■ TASK ITEM:
Reproduce, with no changes, the line that contains "index pip: (906, 353)" and all the lines that come after it in the records.

■ RECORD EXCERPTS:
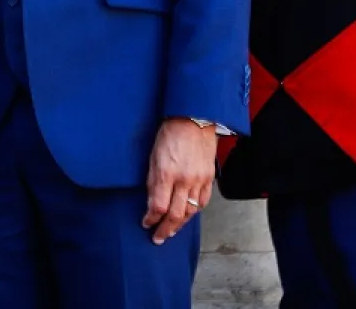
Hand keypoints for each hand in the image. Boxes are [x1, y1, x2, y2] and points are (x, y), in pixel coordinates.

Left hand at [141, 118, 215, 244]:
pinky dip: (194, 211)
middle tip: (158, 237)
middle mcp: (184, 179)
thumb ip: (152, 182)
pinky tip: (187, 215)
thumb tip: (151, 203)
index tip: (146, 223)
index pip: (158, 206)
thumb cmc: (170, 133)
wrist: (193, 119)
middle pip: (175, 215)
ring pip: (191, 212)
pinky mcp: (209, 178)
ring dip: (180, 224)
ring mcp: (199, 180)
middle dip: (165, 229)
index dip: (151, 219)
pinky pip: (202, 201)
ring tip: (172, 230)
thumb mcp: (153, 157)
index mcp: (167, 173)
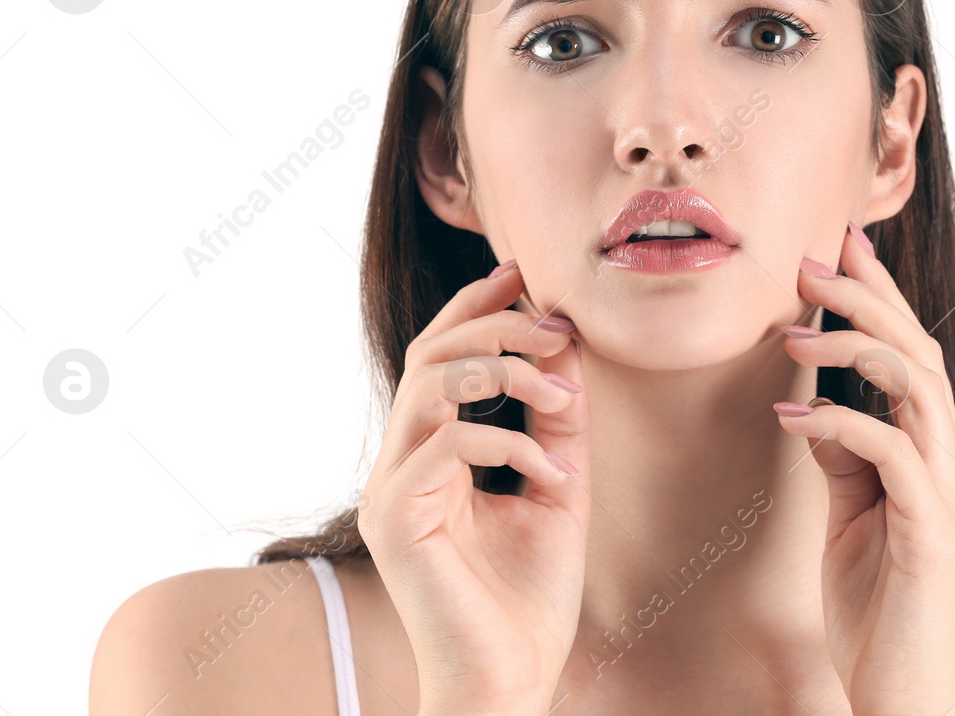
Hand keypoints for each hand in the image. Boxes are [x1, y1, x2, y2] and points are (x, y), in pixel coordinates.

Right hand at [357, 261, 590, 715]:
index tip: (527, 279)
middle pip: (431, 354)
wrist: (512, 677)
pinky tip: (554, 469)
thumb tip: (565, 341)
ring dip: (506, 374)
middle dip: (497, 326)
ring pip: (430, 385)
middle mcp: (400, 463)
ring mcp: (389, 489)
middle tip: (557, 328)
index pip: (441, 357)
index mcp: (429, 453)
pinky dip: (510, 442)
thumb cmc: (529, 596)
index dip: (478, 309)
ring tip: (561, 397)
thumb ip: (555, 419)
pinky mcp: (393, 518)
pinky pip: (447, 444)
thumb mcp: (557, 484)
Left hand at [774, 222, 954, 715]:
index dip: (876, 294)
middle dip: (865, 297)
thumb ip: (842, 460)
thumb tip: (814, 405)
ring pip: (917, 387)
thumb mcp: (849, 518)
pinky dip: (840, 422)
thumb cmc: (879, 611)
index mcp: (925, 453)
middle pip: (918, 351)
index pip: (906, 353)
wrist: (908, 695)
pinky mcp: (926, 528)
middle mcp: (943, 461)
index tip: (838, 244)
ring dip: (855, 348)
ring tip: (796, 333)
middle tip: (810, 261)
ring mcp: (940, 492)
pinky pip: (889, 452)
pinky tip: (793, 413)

■ ANSWER SPACE:
index pip: (906, 353)
wrist: (908, 695)
pinky mcp: (926, 528)
middle mcp: (943, 461)
index tip: (838, 244)
ring dip: (855, 348)
ring tip: (796, 333)
middle tip: (810, 261)
ring mcp: (940, 492)
pinky pip: (889, 452)
pinky tip: (793, 413)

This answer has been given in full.